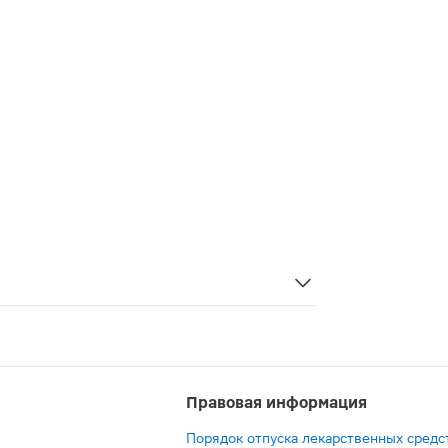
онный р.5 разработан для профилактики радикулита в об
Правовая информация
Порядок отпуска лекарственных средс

...

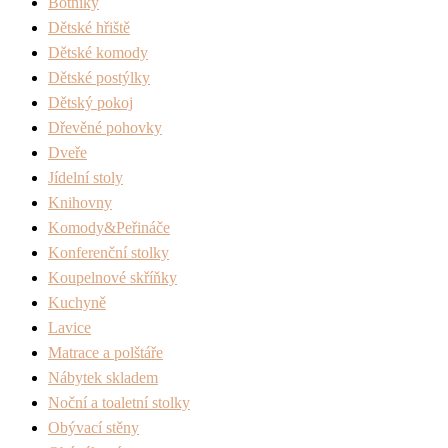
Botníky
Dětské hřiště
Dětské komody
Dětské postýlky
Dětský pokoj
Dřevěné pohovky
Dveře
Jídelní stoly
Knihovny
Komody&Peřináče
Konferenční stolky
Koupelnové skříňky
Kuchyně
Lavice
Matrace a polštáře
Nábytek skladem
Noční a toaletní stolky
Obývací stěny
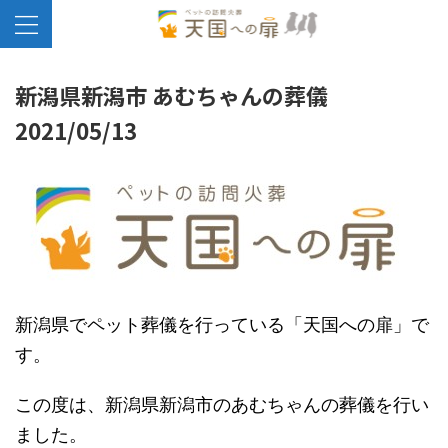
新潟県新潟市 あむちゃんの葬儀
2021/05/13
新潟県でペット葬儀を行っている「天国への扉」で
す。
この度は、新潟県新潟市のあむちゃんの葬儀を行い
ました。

> **Task statement**:
Print, from the entries above, the line with "онный р.5 разработан", the line with "Порядок отпуска лекарственных средс" and all lines between them, exactly and with nothing else.

> **Exercise solution**:
онный р.5 разработан для профилактики радикулита в об
Правовая информация
Порядок отпуска лекарственных средс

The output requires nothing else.